Birlikte vatan millet işleriyle uğraşıyoruz. Hayır, işi diyelim.”
Seval
öğretmen kızgınlığını belli etmemeye çalışıyordu:
“Evladım
ben seni böyle yetiştirmedim.”
“Ah
öğretmenim. Yaram çok derindedir. Çocukluğum çalındı. Okulda çokça nasihat
dinledim sizden. Sınıfta ‘birbirinizi sevin, kollayın, yardım edin’ derdin.
Senin anlattığın sokakta geçmez. Sokakların köşe başlarında puşt zulaları
vardır. Başlarında kelli felliler. Kendi güçleriyle hareket ederler.
Hoşlansanız da hoşlanmasanız da bende bunlardan biriyim.”
Seval
öğretmen ne diyeceğini bilemedi:
“Biliyorsun.
Evim dağa yakındır. Taş evde oturuyordum. İki küçük odadan yapılmaydı. Çatı
tamir istiyordu. Tuvaleti kapının yanındaydı. Orada banyo yapılırdı. Hem
yazlıktı hem de kışlık. Babam öldüğünde neden öldüğünü bilemedim? Saf saf
söylenenleri dinliyordum.
Annemle
bir başıma kaldım. Günlerce ağzımıza bir lokmanın girmediği oldu. Evimizin
üstünde bir taş ev vardı. Lakabı Cibilliyetsizdi. Beni yanına çağırdığında “gir
içeri şu yemeği evinize götür. Ananla yersin” demişti.
Eve
girdiğimde tahta kapının kapandığını duydum. Cibilliyetsiz aaahhh… aaahhh
şerefsiz. Zorla bana tecavüz etmişti. Ağrılar içinde neye uğradığımı anlamadım.

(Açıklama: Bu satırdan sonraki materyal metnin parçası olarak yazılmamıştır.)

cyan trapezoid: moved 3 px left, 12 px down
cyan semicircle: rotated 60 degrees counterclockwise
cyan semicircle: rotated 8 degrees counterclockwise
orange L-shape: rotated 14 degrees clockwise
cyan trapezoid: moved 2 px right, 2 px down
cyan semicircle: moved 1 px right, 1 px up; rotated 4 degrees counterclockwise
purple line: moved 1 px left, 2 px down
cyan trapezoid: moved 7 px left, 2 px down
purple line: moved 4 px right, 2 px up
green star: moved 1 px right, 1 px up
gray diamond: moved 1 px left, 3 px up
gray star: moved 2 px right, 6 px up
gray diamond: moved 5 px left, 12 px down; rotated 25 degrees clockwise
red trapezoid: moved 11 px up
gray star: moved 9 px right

Birkaç kez daha tecavüz etti. Hiç kimseye anlatamadım. Annem ölünce de ortada
kaldım. Orada burada çukurlara düşe düşe kavgaların içinde buldum kendimi. Karakollarda
ne dayak yedim bir bilsen. Birkaç kez Islâh Evine düştüm.
Cibilliyetsizi
hiç unutamadım. Aklımın bir köşesinde onu öldürürken hep hayal ettim. İntikam
hırsıyla kendimden geçtim. Günü geldiğinde evine gittim. Enayi beni elde
edeceğini sandı. İlk önce onu anadan doğma soyundurdum. Elimdeki bıçağı görünce
yalvarmaya başladı. O an duygularım onu öldürme dedi. Öldürmedim onu ama
öldürmekten beter ettim. Sikini bıçakla ikiye ayırdım. Avazı çıktığı kadar bağırıyordu. Oradan nasıl çıkıp gittiğimi anlayamadım.”
Seval
öğretmenin aklı bir gidip geliyordu:
“Sana
bir şey oldu mu?”
“
Kendisine ne oldu bilemem? Cibilliyetsizin beni polise ötmediğidir. Bu olaydan
sonra ben farklı biri oldum. Arkamdan bir el yardım ediyormuş duygusuna
kapıldım. Adım babaların arasında anılmaya başlandı.”
Seval
öğretmen ağlamamak için kendisini zor tutuyordu:
“Oğlum
bu işleri bırakman için bir yolu yok mu?”
“Bu
işe bulaşalı yıllar oldu. Vukuatım bir değil sayısını unuttum. Geriye dönüşüm
yok.”
Seval
öğretmen öğrencisine acımaya başladığında:
“Burada
ne arıyorsun?”
“Hiç…
Kendimi arıyorum aramasına, bulamıyorum.”
Seval
öğretmen Şimşek Kara’nın elini tutup, anne şefkatiyle okşadı:
“
Oğlum güzel şeylerde yapılıyor.”
Seval
öğretmene bakıp başını salladı:
“Güzel
şeyler yapılmıyor. Yapıyorlarmışın yansımasını yansıtıyorlar bizlere. Tertemiz
duygularınız var. Farklı bir gözle bakmaya çalışsaydınız. Kötüleri de görür
tanırdınız. Kötülerin elinde olanakların her türlüsü var. Para onlarda… Güç
onlarda… İktidar onlarda… Öğretmenim.”
Islak
gözlerle birbirlerine duygusallıkla bakıyorlardı. Şimşek Kara zorlanarak
konuşmaya başladı:
“Bir
gün sınıfta bizlere şu soruyu sormuştun? Büyüğünce ne olacaksınız? Ben öğretmen
olacağım demiştim. Senin gibi iyilik meleği olmak istiyordum. Sıra arkadaşlarım.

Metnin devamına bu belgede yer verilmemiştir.